Server security is never about one main thing to protect your server but many little tricks that all add up to help decrease the chances of your server being compromised. Disabling password login is one of those tricks, it helps protect you from those situations where your password may be compromised through phishing or simply having a weak password.
Before proceeding with this guide, make sure you have set up SSH keys on your server to allow you to login without a password. You will also need to make sure you are doing this as root or a user with sudo access.
Find the SSH Config
Once you have your SSH keys set, swap out the placeholders and use the command below to login to your server.

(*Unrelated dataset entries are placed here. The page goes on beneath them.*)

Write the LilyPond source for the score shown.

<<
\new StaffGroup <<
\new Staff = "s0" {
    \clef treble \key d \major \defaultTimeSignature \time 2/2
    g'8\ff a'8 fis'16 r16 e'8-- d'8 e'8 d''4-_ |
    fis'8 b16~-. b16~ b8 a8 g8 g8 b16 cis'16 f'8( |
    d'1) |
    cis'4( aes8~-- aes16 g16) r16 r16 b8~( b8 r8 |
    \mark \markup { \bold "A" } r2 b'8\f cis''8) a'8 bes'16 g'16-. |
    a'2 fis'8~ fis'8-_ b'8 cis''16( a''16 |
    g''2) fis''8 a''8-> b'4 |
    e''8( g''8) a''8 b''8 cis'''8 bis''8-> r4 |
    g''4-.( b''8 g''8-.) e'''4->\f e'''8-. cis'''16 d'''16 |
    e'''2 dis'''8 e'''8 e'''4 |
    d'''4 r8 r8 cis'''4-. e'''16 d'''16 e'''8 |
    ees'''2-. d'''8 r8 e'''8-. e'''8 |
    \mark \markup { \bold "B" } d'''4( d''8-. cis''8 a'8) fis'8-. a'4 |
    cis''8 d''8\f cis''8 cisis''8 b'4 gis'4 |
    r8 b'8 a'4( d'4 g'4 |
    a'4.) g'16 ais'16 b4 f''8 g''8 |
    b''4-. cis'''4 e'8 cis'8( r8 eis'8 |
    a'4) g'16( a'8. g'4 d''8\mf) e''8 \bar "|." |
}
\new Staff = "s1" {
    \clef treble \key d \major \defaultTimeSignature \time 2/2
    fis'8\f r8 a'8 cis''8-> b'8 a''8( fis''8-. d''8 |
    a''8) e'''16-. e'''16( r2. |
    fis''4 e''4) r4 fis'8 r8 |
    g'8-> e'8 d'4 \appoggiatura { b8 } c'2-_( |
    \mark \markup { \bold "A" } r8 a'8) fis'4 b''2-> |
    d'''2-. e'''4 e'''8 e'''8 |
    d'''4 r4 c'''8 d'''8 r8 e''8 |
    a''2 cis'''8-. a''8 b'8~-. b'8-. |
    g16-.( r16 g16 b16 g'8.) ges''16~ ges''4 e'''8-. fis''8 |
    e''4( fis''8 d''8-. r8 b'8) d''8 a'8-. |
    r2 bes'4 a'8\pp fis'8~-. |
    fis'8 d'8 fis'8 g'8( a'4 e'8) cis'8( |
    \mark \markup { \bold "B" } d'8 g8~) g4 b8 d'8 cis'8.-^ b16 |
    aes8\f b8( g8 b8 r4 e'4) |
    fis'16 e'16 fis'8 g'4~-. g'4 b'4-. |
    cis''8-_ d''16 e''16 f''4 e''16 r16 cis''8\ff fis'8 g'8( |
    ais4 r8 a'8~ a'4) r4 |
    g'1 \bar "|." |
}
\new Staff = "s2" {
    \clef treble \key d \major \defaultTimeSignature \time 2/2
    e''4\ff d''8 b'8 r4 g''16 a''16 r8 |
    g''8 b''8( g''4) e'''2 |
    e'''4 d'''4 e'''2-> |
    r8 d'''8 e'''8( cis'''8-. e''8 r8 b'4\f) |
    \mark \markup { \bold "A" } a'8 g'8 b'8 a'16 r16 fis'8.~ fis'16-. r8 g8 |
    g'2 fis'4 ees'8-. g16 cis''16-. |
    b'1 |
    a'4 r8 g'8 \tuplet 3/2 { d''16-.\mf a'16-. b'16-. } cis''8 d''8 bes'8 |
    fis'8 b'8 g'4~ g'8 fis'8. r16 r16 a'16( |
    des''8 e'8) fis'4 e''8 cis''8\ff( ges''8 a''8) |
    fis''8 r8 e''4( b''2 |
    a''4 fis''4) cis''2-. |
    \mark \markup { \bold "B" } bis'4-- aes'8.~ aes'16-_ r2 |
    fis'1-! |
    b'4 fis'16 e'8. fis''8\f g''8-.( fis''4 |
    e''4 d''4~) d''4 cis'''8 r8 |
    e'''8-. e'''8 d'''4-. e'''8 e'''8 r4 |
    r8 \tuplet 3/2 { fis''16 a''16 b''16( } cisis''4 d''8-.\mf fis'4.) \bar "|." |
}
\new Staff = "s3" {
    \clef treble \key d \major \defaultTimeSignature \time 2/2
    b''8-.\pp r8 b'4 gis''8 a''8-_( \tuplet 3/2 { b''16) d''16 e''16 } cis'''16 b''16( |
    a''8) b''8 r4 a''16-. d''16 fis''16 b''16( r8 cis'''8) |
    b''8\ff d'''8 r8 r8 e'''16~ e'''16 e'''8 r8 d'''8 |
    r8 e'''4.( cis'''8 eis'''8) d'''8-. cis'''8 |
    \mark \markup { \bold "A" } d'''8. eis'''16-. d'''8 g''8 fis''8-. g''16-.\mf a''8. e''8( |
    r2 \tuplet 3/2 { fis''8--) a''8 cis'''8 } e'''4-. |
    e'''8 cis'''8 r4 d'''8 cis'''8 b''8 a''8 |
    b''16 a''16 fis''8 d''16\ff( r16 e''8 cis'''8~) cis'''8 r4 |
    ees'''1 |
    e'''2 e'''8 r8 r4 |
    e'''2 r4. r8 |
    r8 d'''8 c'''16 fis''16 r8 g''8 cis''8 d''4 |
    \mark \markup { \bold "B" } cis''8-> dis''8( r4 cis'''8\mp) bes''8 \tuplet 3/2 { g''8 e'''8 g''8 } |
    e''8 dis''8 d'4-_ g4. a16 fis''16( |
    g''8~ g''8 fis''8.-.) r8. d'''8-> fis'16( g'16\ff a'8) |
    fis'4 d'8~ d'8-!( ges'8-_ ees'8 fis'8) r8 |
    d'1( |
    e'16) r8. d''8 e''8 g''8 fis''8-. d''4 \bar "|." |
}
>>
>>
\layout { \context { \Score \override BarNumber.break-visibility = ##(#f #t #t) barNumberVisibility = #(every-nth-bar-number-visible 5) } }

ssh -p PORT username@hostname
The SSH Config file should be located within
/etc/ssh and is named
sshd_config. For this guide, I've used the editor "nano", but you can swap out nano for your preferred editor. To perform any actions on this file, you will also need to be logged in as root or prefix any commands with
sudo nano /etc/ssh/sshd_config
Updating the config
Once you have the config file open, search for the following three items and set them to
ChallengeResponseAuthentication no PasswordAuthentication no UsePAM no
After those three settings have been set, save & close the file. With nano, the shortcuts are
CTRL + O, then
ENTER to confirm and save the file. Then
CTRL + X to close the file.
Applying the changes
As with most things on a server, SSH needs to be restarted before the changes can take effect. How to do this can depend on the flavor of Linux you are running, here are some of the common ways to do this, find the one that works on your server:
sudo service ssh restart sudo systemctl restart ssh sudo /etc/init.d/sshd restart
To test this has all worked, it's recommended that you keep your current terminal window logged in, and open up a new one to test. This is so that if something unexpected has happened you are able to revert the changes.
ssh -p PORT username@hostname -o PubkeyAuthentication=no
Remembering to swap out the port, username & hostname. You will notice the addition of
-o PubkeyAuthentication=no, this tells your computer to not use your SSH public key to attempt the login with. This will ordinarily result in the server asking you to enter the SSH password however in our case this should result in a
Permission denied (publickey) error.
It's worth noting here, don't throw out your passwords just yet! Your password will still be needed whenever you run any commands via
And that's it, your server is now configured to not accept passwords for logging in your server!